When Bruce Springsteen decided to do a run of shows at a Broadway theater with fewer than a thousand seats, he appeared to reject the laws of economics — or at least what would seem to be in his financial best interest.
He limited ticket prices to between $75 and $850 and has been allocating them through a lottery that includes identity verification. His goal was to prevent scalping. Yet not everyone who sought tickets got them at those prices. The tickets that have leaked onto the open market on StubHub ranged in one recent search from $1,200 to $9,999.
It sure looks as if Mr. Springsteen left a great deal of money on the table …. After all, some people got tickets for $75 for which others were willing to pay four figures.
That is from Neil Irwin, “Why Surge Prices Make Us So Mad: What Springsteen, Home Depot and a Nobel Winner Know,” New York Times, October 14, 2017. [Link in source.] Irwin discusses dynamic prices and consumer interests for concert tickets, electric power, hardware after disasters, and rush hour traffic. Uber, too, gets discussed.
The recent Nobel Prize winner Richard Thaler gets a mention:
“A good rule of thumb is we shouldn’t impose a set of rules that will create moral outrage, even if that moral outrage seems stupid to economists,” Mr. Thaler said.
Merchants have always known, and economists have known since 1986 (Daniel Kahneman, Jack Knetsch, and Richard Thaler. “Fairness as a constraint on profit seeking: Entitlements in the market.” American Economic Review) it is bad for business to make your customers angry. (Which is not the same thing as saying we should have laws to prohibit price increases that may trigger moral outrage. Let businesses assess their local situation and make their best judgment about prices – yes, even after disasters.
Irwin’s article moved from concert tickets to electric power prices, hypothesizing about power consumers paying market prices to stay cool during a summer heat wave. Could promote efficiency, he said, with “incentives on high-demand days for consumers to set their air-conditioners a few degrees higher or to postpone running their washer and dryer till the overnight hours.” As a result, some old, polluting, rarely-used generation units could be retired from service, he suggested. Sounds good.
Except, maybe rich people would not bother to save a few bucks by dialing their air conditioners back over the peak and poor people may be forced into uncomfortable and perhaps unsafe conditions during heat waves when they can’t afford to pay the spiking prices.
“I’m a big believer that you don’t just give people a raw price signal, but provide them with support and financing to invest in the infrastructure to respond appropriately,” said Daniel Esty, a Yale environmental law professor and former commissioner of Connecticut’s energy and environmental protection agency. “Even better over time would be a system where people don’t have to think about it, where smart appliances are connected to a smart grid that would enable them to do their part in a kind of invisible-hand sort of way.”
The article also examines:
- The dynamic pricing policies of Elevate Energy in Illinois as producing savings for consumers (and the environment) while avoiding the spectre of angry consumers.

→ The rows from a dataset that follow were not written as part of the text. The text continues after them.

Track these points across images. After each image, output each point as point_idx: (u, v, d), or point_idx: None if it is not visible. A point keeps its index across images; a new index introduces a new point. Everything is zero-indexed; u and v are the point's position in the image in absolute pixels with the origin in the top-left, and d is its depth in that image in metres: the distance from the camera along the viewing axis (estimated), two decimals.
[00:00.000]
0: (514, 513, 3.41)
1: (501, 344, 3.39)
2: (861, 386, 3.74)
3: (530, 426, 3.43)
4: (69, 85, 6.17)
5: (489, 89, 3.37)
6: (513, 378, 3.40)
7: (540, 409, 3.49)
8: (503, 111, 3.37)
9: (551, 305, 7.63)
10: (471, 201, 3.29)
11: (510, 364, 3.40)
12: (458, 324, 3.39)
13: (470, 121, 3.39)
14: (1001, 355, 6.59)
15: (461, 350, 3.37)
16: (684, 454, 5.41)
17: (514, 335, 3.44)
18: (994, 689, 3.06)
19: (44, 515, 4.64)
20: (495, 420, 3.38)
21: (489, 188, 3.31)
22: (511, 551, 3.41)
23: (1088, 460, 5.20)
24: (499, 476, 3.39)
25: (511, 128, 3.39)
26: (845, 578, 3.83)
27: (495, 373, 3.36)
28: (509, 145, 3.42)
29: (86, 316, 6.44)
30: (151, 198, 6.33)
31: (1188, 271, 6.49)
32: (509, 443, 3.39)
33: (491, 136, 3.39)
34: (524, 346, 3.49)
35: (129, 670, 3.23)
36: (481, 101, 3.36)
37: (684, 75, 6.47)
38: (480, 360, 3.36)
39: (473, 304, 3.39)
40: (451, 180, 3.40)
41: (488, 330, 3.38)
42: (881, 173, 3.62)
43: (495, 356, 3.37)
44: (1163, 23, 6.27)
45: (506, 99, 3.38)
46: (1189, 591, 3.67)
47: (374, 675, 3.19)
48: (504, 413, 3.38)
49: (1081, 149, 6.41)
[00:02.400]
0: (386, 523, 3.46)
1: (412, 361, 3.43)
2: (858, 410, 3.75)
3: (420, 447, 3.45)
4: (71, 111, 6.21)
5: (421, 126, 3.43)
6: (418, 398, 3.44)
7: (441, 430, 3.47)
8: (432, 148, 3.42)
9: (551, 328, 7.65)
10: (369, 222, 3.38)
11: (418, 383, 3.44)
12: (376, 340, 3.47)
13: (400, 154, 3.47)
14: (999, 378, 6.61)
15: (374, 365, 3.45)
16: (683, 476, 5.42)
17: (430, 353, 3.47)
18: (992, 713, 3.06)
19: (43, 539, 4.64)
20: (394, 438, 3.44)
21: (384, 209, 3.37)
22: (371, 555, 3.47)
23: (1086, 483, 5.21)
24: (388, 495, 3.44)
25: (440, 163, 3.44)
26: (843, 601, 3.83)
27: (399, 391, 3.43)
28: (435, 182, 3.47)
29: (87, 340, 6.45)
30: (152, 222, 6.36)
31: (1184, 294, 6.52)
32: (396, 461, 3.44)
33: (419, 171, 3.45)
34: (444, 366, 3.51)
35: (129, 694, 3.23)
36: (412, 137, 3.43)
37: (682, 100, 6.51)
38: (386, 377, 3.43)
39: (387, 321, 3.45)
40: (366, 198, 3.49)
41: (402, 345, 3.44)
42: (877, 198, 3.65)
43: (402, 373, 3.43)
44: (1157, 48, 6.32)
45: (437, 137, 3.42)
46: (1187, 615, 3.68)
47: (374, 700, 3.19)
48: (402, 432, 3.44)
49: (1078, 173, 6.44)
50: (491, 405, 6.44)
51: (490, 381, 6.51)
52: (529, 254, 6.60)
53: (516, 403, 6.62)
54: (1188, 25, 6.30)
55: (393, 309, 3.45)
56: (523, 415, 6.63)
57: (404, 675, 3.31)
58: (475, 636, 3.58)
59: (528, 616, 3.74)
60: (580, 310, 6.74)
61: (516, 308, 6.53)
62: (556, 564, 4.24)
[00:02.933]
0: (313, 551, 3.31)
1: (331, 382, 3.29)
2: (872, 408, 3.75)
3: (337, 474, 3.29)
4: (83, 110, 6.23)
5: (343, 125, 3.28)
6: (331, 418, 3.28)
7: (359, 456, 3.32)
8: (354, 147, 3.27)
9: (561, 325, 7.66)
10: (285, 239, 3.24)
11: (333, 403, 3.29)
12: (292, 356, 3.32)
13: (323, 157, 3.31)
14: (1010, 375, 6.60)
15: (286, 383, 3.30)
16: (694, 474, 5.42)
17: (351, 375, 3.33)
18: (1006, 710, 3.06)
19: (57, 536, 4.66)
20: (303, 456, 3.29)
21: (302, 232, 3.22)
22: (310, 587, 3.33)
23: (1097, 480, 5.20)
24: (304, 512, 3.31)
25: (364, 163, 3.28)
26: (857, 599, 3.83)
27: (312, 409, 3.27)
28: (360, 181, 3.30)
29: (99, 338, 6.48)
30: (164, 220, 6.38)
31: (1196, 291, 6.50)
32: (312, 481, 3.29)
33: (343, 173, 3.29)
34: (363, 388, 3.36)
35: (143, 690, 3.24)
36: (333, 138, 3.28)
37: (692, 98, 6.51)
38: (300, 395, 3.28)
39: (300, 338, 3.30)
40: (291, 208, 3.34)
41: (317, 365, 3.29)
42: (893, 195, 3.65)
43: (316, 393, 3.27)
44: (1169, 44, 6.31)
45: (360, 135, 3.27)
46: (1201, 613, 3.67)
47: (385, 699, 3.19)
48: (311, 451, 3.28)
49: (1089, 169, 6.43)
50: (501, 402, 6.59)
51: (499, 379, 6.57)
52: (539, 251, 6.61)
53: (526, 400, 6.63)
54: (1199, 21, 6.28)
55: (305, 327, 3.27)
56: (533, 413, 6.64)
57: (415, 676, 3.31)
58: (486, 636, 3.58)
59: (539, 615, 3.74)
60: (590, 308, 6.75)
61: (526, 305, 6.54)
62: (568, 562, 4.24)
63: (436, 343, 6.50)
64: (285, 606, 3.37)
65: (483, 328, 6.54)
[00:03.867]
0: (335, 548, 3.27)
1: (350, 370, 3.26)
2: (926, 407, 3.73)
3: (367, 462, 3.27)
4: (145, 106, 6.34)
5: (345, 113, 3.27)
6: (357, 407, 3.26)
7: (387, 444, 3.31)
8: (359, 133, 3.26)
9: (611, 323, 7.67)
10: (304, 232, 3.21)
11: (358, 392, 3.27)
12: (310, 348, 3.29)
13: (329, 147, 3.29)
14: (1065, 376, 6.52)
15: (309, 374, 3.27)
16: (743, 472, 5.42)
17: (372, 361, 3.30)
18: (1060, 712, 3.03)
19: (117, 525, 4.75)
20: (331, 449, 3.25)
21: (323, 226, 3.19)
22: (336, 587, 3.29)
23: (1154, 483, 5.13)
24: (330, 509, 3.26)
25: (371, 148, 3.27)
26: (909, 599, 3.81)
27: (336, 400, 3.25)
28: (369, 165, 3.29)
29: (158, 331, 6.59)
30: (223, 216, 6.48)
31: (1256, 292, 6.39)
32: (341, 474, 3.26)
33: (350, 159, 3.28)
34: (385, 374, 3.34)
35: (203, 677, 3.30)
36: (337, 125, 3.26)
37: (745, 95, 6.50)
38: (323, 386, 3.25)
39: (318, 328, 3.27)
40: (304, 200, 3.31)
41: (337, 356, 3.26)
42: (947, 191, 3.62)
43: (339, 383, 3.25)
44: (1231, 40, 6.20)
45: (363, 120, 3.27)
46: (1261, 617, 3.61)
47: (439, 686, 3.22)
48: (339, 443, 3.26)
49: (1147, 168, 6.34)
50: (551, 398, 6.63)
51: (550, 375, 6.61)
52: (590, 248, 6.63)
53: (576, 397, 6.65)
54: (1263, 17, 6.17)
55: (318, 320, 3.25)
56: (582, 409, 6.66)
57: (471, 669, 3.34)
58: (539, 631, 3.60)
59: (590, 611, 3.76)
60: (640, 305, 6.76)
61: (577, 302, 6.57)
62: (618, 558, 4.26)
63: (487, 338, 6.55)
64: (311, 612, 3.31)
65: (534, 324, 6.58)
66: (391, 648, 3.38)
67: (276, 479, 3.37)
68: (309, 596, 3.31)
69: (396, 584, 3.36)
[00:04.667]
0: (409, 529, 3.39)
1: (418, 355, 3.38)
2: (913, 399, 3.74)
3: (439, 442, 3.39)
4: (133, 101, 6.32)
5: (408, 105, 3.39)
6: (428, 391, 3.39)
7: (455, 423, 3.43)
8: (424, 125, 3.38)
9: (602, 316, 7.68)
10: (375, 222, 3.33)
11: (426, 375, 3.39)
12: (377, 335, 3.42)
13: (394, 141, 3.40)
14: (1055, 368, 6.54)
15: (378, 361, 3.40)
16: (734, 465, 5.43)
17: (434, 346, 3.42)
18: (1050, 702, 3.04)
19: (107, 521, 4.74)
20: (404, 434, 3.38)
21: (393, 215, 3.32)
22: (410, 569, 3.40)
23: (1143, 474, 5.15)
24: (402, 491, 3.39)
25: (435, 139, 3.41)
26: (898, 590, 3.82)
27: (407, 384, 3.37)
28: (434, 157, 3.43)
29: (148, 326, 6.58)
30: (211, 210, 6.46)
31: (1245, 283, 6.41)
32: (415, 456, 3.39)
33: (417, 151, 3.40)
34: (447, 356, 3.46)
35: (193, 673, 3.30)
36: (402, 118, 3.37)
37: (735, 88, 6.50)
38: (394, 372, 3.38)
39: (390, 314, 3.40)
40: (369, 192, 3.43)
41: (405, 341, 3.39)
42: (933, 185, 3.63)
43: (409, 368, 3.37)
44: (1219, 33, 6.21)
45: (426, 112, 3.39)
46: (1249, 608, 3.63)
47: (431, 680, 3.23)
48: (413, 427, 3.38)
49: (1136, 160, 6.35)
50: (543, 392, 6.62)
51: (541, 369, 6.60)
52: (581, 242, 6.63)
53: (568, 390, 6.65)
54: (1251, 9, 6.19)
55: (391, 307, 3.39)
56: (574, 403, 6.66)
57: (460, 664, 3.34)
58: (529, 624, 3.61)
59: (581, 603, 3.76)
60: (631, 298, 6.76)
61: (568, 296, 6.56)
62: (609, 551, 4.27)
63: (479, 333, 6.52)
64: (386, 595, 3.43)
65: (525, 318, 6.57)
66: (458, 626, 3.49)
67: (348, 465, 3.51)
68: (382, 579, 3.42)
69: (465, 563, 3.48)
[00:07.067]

- Home Depot’s disaster policies – freezing prices while mobilizing a vast, logistically-sophisticated supply response.
- Dynamic toll pricing during rush hour traffic in Northern Virginia, and other congestion pricing experiments.
- The article wraps up discussing the lesson Uber has learned from surge pricing, including when not to do it and how to minimize consumer outrage when prices rise.
Consumer antipathy to surge pricing can have real negative effects for consumer welfare. After emergencies, for example, sometimes gas stations shut down rather than go to extraordinary efforts to resupply at high costs. But consumers are worse off with supplies unavailable than they would be if supply was available at a high price. (Here is a behavioral economics challenge: why do consumers seem to prefer gas stations to be shut down rather than have gas available at temporarily high prices?)
For these reasons I wish Thaler’s message did not stop at “don’t make your customers angry,” but rather went deeper to explore ways to lessen customer anger at pro-consumer actions by suppliers. Uber and Home Depot have taken somewhat different approaches, but both offer lessons to merchants interested in surge pricing like a boss.